Job Description:
We are looking for a highly skilled Data Engineer with experience in building and managing data systems, responsible for designing and maintaining scalable data pipelines, enabling efficient data ingestion, storage, and processing across various platforms, while also optimizing data for analytical workloads.
Key Responsibilities:
- Design and develop data pipelines: Create and manage scalable ETL/ELT pipelines, ensuring efficient data flow into SQL Server, ClickHouse, and MinIO.
- Data lake and warehouse management: Architect and maintain data storage solutions using MinIO for object storage and ClickHouse for analytical queries, ensuring optimal performance for large-scale datasets.

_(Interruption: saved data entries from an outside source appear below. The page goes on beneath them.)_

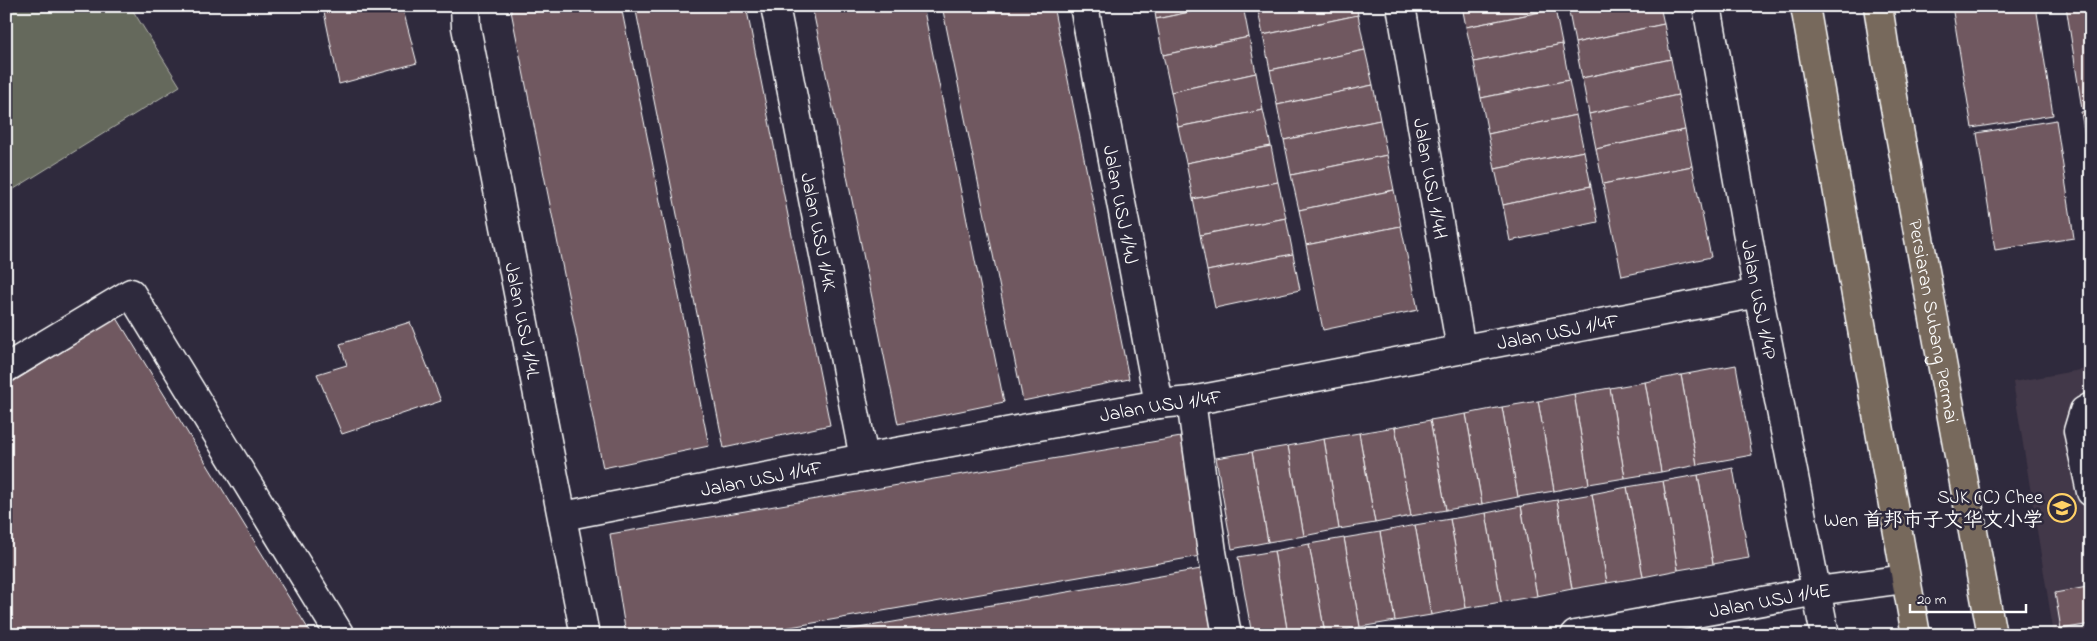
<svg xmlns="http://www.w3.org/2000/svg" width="2097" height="641" viewBox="0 0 2097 641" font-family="'Indie Flower','LXGW WenKai TC',sans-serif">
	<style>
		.built { fill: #423848 }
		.green { fill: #65695b; stroke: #b2b4ad }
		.building { fill: #6f5861; stroke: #fff }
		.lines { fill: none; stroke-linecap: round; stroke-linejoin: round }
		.minor-casing { stroke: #fff; stroke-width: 31 }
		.major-casing { stroke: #fff; stroke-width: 31 }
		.minor { stroke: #2f2a3d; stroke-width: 28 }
		.major { stroke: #77695c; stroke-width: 28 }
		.labels { text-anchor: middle; stroke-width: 5; stroke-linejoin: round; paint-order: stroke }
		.street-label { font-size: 20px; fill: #fff; stroke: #2f2a3d }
		.poi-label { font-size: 20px; fill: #fff; stroke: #2f2a3d; text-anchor: end }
	</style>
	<rect width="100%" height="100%" fill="#2f2a3d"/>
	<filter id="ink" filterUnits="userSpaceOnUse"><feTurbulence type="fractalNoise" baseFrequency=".02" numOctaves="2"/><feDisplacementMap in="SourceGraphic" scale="10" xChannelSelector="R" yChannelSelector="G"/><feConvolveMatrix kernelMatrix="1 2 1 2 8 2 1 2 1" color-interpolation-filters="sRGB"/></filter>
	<g filter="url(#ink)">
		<!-- built -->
		<polygon class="built" points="2091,368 2091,635 2054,635 2013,382"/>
		<!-- green -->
		<polygon class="green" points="6,6 130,6 180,86 6,194"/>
		<!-- building -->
		<g class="building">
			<polygon points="328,6 402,6 417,63 339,84 323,7"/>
			<polygon points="510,6 621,6 709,446 603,468"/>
			<polygon points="635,6 746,6 830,425 724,448"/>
			<polygon points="812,6 923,6 1004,402 898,424"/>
			<polygon points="942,6 1053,6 1129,379 1023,401"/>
			<polygon points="1154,6 1219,6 1156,19"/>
			<polygon points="1219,6 1243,6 1249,37 1163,55 1156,19"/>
			<polygon points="1257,6 1356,6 1358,15 1263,35"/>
			<polygon points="1462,6 1554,6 1555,9 1466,27"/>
			<polygon points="1573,6 1660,6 1664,24 1575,43 1568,7"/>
			<polygon points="1952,6 2036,6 2053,115 1972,128"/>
			<polygon points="2066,6 2091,6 2091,107 2082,109"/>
			<polygon points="1555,9 1562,44 1474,62 1466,27"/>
			<polygon points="1358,15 1365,50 1270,70 1263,35"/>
			<polygon points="1664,24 1671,59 1582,78 1575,43"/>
			<polygon points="1249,37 1256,73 1171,92 1163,55"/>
			<polygon points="1562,44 1569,80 1481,98 1474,62"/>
			<polygon points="1365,50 1373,85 1277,105 1270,70"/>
			<polygon points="1671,59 1678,95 1589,114 1582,78"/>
			<polygon points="1256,73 1263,110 1178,127 1171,92"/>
			<polygon points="1569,80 1576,115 1488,134 1481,98"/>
			<polygon points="1373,85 1380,120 1284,140 1277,105"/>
			<polygon points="1678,95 1685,130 1596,149 1589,114"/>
			<polygon points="1263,110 1271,146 1186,163 1178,127"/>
			<polygon points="2091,110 2091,174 2081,112"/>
			<polygon points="1576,115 1584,151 1495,169 1488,134"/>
			<polygon points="1380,120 1387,155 1291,175 1284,140"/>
			<polygon points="2056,120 2074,238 1995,250 1977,133"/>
			<polygon points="1685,130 1692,166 1603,184 1596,149"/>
			<polygon points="1271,146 1278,182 1193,199 1186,163"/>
			<polygon points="1584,151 1591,186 1503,205 1495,169"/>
			<polygon points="1387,155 1394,190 1299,210 1291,175"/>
			<polygon points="1692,166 1711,257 1622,276 1603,184"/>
			<polygon points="1278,182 1286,218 1200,235 1193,199"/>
			<polygon points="1591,186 1598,222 1510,241 1503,205"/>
			<polygon points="1394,190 1401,226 1306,245 1299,210"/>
			<polygon points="1286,218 1293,254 1207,271 1200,235"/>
			<polygon points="1401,226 1418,310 1323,330 1306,245"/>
			<polygon points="1293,254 1300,290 1215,308 1207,271"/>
			<polygon points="117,318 312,635 6,635 6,386"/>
			<polygon points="410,322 441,401 342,434 317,374 347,365 340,344"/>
			<polygon points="1736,365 1752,455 1697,465 1681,375"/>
			<polygon points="1681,375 1697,465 1661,472 1645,382"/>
			<polygon points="1645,382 1661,472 1625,478 1610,388"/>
			<polygon points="1610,388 1625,478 1589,484 1574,394"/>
			<polygon points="1574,394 1589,484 1554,491 1538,401"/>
			<polygon points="1538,401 1554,491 1518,497 1502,407"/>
			<polygon points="1502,407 1518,497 1482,504 1466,414"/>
			<polygon points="1466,414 1482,504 1446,510 1430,420"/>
			<polygon points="1430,420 1446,510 1411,516 1395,427"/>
			<polygon points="1395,427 1411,516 1375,523 1359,433"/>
			<polygon points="1359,433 1375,523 1339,529 1324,439"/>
			<polygon points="1181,437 1200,556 744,635 626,635 610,534"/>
			<polygon points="1324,439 1339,529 1304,536 1288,446"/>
			<polygon points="1288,446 1304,536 1268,542 1252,452"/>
			<polygon points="1252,452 1268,542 1232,549 1216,458"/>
			<polygon points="1733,468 1749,558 1713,564 1698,475"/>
			<polygon points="1698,475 1713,564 1678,570 1663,481"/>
			<polygon points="1663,481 1678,570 1643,577 1627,487"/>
			<polygon points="1627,487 1643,577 1607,583 1592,494"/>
			<polygon points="1592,494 1607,583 1572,589 1557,500"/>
			<polygon points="1557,500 1572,589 1537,596 1521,506"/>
			<polygon points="1521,506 1537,596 1501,602 1486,513"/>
			<polygon points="1486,513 1501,602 1466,608 1450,519"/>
			<polygon points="1450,519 1466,608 1431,615 1415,525"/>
			<polygon points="1415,525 1431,615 1395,621 1380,532"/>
			<polygon points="1380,532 1395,621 1360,627 1344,538"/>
			<polygon points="1344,538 1360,627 1325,634 1309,544"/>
			<polygon points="1309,544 1325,634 1288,635 1274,551"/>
			<polygon points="1274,551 1288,635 1252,635 1238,557"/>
			<polygon points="1201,569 1212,635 818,635"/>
			<polygon points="2087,587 2091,624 2061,629 2055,593"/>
		</g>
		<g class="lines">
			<defs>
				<g id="minor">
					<path id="s1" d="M465 6 466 27 585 635"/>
					<path id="s2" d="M775 6 864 458"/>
					<path id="s3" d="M1084 6 1159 404"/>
					<path id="s4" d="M1401 6 1461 349"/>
					<path id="s5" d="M1707 6 1758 293 1825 635"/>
					<polyline points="6,368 131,293 340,635"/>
					<polyline points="1191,401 1212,552 1227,635"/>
					<polyline points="2091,407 2084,411 2078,431 2091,492"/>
					<path id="s6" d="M563 516 864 458 1159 404 1191 401 1758 293"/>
					<path id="s7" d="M1575 635 1817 591 1905 579"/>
				</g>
				<g id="major">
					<polyline points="1805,6 1916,635"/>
					<path id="s8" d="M1878 6 1887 64 1992 635"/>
				</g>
			</defs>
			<!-- minor casing -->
			<use href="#minor" class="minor-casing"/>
			<!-- major casing -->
			<use href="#major" class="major-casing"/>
			<!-- minor -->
			<use href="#minor" class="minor"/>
			<!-- major -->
			<use href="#major" class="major"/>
		</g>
	</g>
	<!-- icons -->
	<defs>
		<symbol id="school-ring" viewBox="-11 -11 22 22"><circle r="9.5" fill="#2f2a3d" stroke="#ffd166" stroke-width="1.5"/><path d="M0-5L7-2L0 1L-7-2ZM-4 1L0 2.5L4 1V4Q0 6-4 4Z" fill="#ffd166"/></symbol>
	</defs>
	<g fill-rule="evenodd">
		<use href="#school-ring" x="2046" y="492" width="32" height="32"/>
	</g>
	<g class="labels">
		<!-- street labels -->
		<g class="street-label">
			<text dy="7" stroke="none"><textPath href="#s4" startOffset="175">Jalan USJ 1/4H</textPath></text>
			<text dy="7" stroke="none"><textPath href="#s3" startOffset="202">Jalan USJ 1/4J</textPath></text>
			<text dy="7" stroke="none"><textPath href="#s2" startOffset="230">Jalan USJ 1/4K</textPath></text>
			<text dy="7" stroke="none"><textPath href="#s5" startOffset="298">Jalan USJ 1/4P</textPath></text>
			<text dy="7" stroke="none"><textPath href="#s1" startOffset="320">Jalan USJ 1/4L</textPath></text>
			<text dy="7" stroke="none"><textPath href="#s8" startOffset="320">Persiaran Subang Permai</textPath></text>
			<text dy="7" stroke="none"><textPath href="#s6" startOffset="1012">Jalan USJ 1/4F</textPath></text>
			<text dy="7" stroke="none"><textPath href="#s6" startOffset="608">Jalan USJ 1/4F</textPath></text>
			<text dy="7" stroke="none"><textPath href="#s6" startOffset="202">Jalan USJ 1/4F</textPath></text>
			<text dy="7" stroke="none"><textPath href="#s7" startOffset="198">Jalan USJ 1/4E</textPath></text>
		</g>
		<!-- poi labels -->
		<g class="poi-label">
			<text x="2043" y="503">SJK (C) Chee<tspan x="2043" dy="23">Wen 首邦市子文华文小学</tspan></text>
		</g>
	</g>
	<!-- margin -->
	<rect width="2097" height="641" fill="none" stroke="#2f2a3d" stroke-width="25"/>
	<rect x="12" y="12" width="2072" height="616" fill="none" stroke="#fff" stroke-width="2" filter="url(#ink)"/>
	<!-- scale -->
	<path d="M1910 604v8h116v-8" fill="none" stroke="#ffffff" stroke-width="2.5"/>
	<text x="1917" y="604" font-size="15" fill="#ffffff" stroke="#2f2a3d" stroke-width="4" paint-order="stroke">20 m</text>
</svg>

- Big data processing: Implement and optimize real-time and batch data processing workflows using Kafka, Apache Flink, and SQL Server.
- OLAP systems: Develop and manage OLAP systems using ClickHouse and SQL Server to support high-performance analytical queries.
- Data governance and security: Implement and enforce best practices for data security, integrity, and governance.
- Collaboration: Partner with data scientists, analysts, and stakeholders to ensure that data infrastructure meets the needs of business-critical analytics.
- Automation and orchestration: Use Apache Airflow to orchestrate and automate data workflows, ensuring the reliability and scalability of data pipelines.
Qualifications:
- Education: Bachelor’s or Master’s degree in Computer Science, Engineering, or a related field.
- Experience:
- 2+ years of experience in data engineering.
- Experience in building and managing OLAP systems for large-scale analytical workloads.
- Experience in working with both SQL and NoSQL databases.
- Advanced Python and SQL programming skills for data processing and automation.
- Skills:
- Expertise in designing and maintaining data lakes and warehouses, particularly with SQL Server, ClickHouse, and MinIO.
- Strong understanding of OLAP system optimization and performance tuning.
- Experience with ETL/ELT development using Python and orchestration tools like Apache Airflow.
- Familiarity with CI/CD pipelines and version control for managing data engineering projects.
- Solid understanding of stream data processing frameworks for data ingestion and transformation.
- Familiarity with data governance, security, and compliance best practices.
- Experience with Docker for containerization and Kubernetes for orchestration.
- Strong problem-solving skills and the ability to work effectively in a collaborative environment.
Preferred Qualifications:
- Experience with distributed storage systems and large-scale data infrastructure.
- Certifications in SQL Server, Kafka, or other relevant technologies.
- Experience in database administration (DBA).
- Familiarity or experience with AI and ML.
Benefits:
- Competitive salary with performance-based bonuses.
- Comprehensive health and wellness benefits.
- Opportunities for professional development and career growth.
- Flexible working environment.